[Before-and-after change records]
== Segment start ==

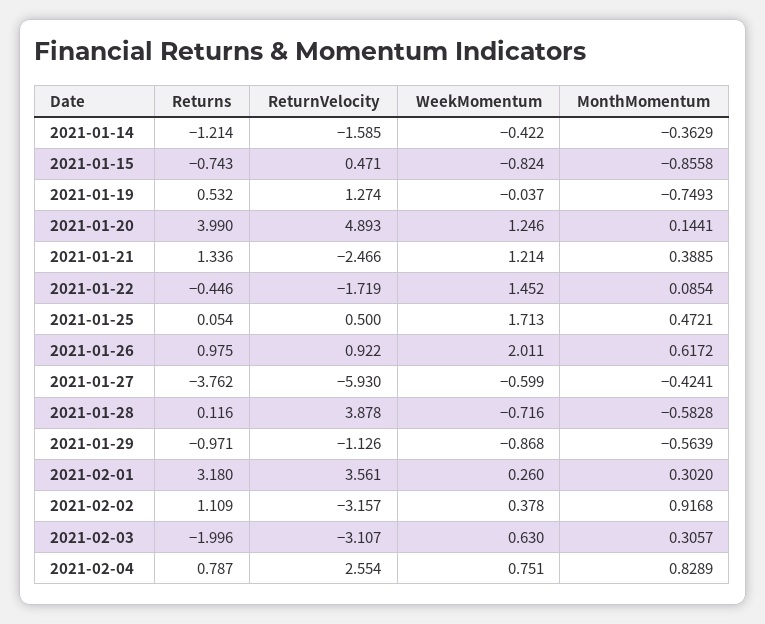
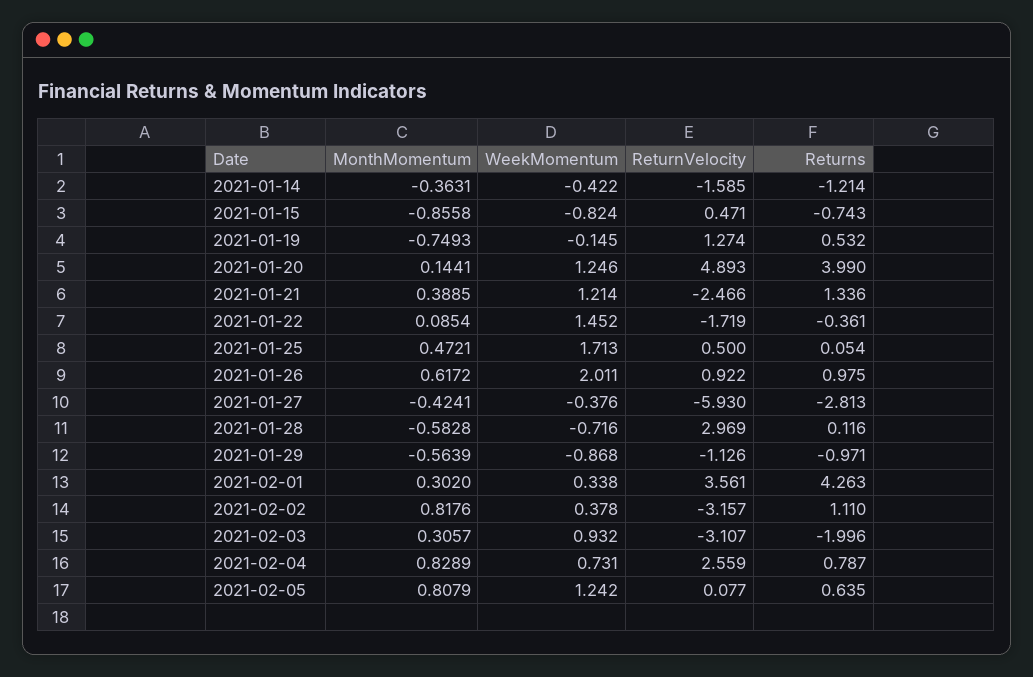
MonthMomentum, 2021-01-14: -0.3629 -> -0.3631
WeekMomentum, 2021-01-19: -0.037 -> -0.145
Returns, 2021-01-22: -0.446 -> -0.361
Returns, 2021-01-27: -3.762 -> -2.813
WeekMomentum, 2021-01-27: -0.599 -> -0.376
ReturnVelocity, 2021-01-28: 3.878 -> 2.969
Returns, 2021-02-01: 3.18 -> 4.263
WeekMomentum, 2021-02-01: 0.26 -> 0.338
Returns, 2021-02-02: 1.109 -> 1.11
MonthMomentum, 2021-02-02: 0.9168 -> 0.8176
WeekMomentum, 2021-02-03: 0.63 -> 0.932
ReturnVelocity, 2021-02-04: 2.554 -> 2.559
WeekMomentum, 2021-02-04: 0.751 -> 0.731
MonthMomentum, 2021-02-05: none -> 0.8079
WeekMomentum, 2021-02-05: none -> 1.242
ReturnVelocity, 2021-02-05: none -> 0.077
Returns, 2021-02-05: none -> 0.635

== Segment end ==

▶ YOUR ASSIGNMENT
Output nothing but the entries above, exactly, once the pictures are removed.

▶ YOUR SOLUTION
MonthMomentum, 2021-01-14: -0.3629 -> -0.3631
WeekMomentum, 2021-01-19: -0.037 -> -0.145
Returns, 2021-01-22: -0.446 -> -0.361
Returns, 2021-01-27: -3.762 -> -2.813
WeekMomentum, 2021-01-27: -0.599 -> -0.376
ReturnVelocity, 2021-01-28: 3.878 -> 2.969
Returns, 2021-02-01: 3.18 -> 4.263
WeekMomentum, 2021-02-01: 0.26 -> 0.338
Returns, 2021-02-02: 1.109 -> 1.11
MonthMomentum, 2021-02-02: 0.9168 -> 0.8176
WeekMomentum, 2021-02-03: 0.63 -> 0.932
ReturnVelocity, 2021-02-04: 2.554 -> 2.559
WeekMomentum, 2021-02-04: 0.751 -> 0.731
MonthMomentum, 2021-02-05: none -> 0.8079
WeekMomentum, 2021-02-05: none -> 1.242
ReturnVelocity, 2021-02-05: none -> 0.077
Returns, 2021-02-05: none -> 0.635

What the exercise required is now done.